Chen Yu-Hsi, Jiang Ruoyu, Lee Abraham P
bioRxiv. 2023 Mar 15:2023.03.14.532624. doi: 10.1101/2023.03.14.532624.
Chimeric antigen receptor (CAR) T-cell therapy shows unprecedented efficacy for cancer treatment, particularly in treating patients with various blood cancers, most notably B-cell acute lymphoblastic leukemia (B-ALL). In recent years, CAR T-cell therapies are being investigated for treating other hematologic malignancies and solid tumors. Despite the remarkable success of CAR T-cell therapy, it has unexpected side effects that are potentially life threatening. Here, we demonstrate the delivery of approximately the same amount of CAR gene coding mRNA into each T cell propose an acoustic-electric microfluidic platform to manipulate cell membranes and achieve dosage control via uniform mixing, which delivers approximately the same amount of CAR genes into each T cell. We also show that CAR expression density can be titered on the surface of primary T cells under various input power conditions using the microfluidic platform.

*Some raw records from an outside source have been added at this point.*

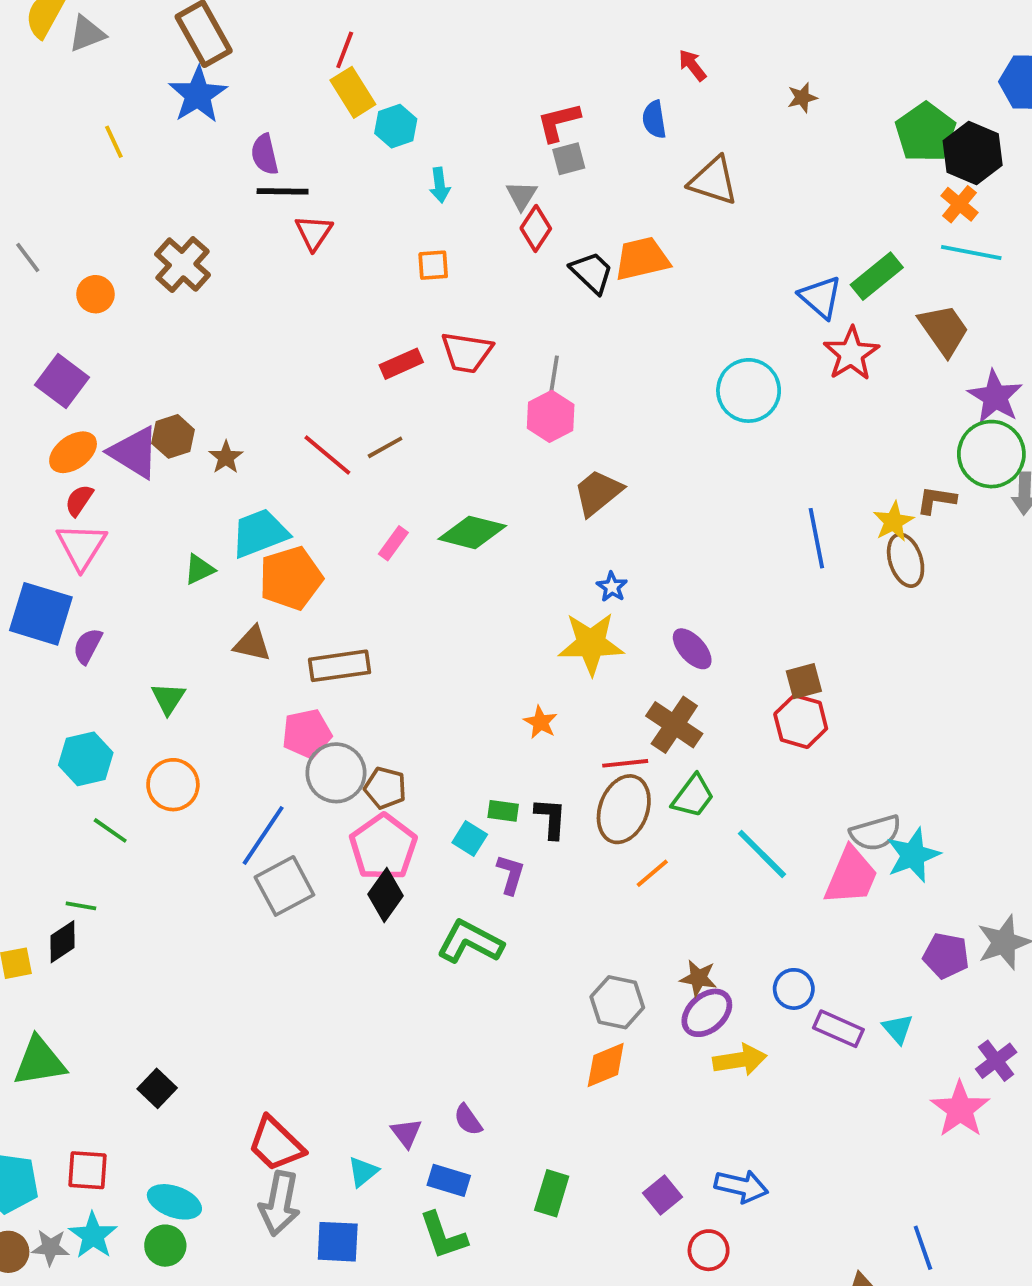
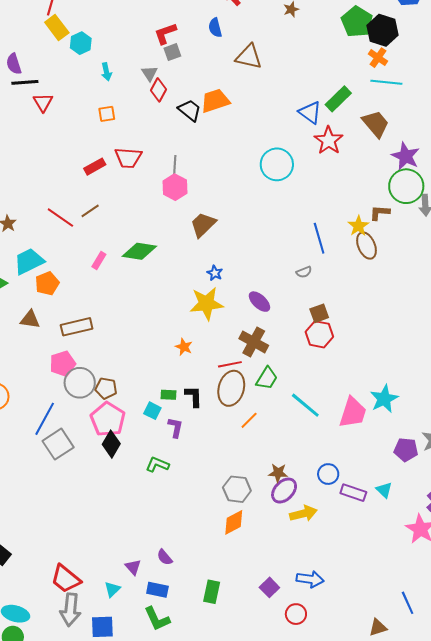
orange pentagon: (291, 578) -> (47, 283), size x0.7
gray semicircle: (875, 833) -> (304, 272), moved, size x0.6
green L-shape: (470, 942) -> (157, 465), size x0.7

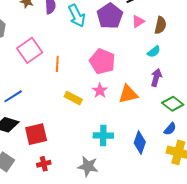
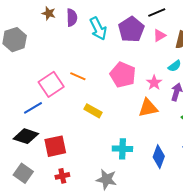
pink square: (30, 50) -> (51, 84), moved
orange line: (57, 64) -> (78, 76), turned -70
pink star: (100, 91) -> (154, 83), moved

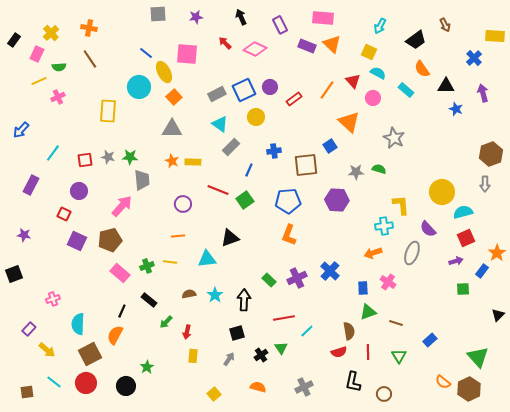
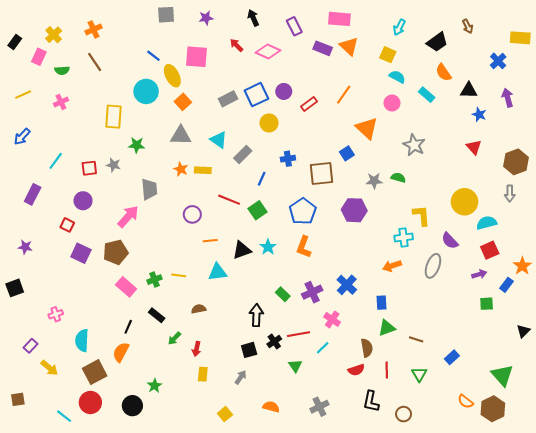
orange cross: (89, 28) -> (94, 29), turned -35
yellow line: (39, 81) -> (23, 95), moved
red triangle: (353, 81) -> (474, 147), moved
cyan triangle: (220, 124) -> (219, 140), moved
green star: (130, 157) -> (137, 145), moved
blue pentagon: (288, 201) -> (303, 211), turned -30
orange line: (178, 236) -> (210, 241), moved
pink cross: (388, 282) -> (332, 319), moved
cyan star: (215, 295) -> (268, 247), moved
black cross: (261, 355) -> (274, 342), moved
cyan line: (54, 382) -> (64, 416), moved
brown square: (27, 392) -> (18, 399), moved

嵌合抗原受体(CAR)T细胞疗法在癌症治疗中显示出前所未有的疗效,尤其是在治疗各种血液癌症患者方面,最显著的是B细胞急性淋巴细胞白血病(B-ALL)。近年来,人们正在研究CAR T细胞疗法用于治疗其他血液系统恶性肿瘤和实体瘤。尽管CAR T细胞疗法取得了显著成功,但它有一些潜在危及生命的意外副作用。在这里,我们展示了将大致等量的CAR基因编码mRNA递送至每个T细胞中,提出了一种声电微流控平台来操控细胞膜并通过均匀混合实现剂量控制,该平台可将大致等量的CAR基因递送至每个T细胞中。我们还表明,使用该微流控平台可以在各种输入功率条件下对原代T细胞表面的CAR表达密度进行滴定。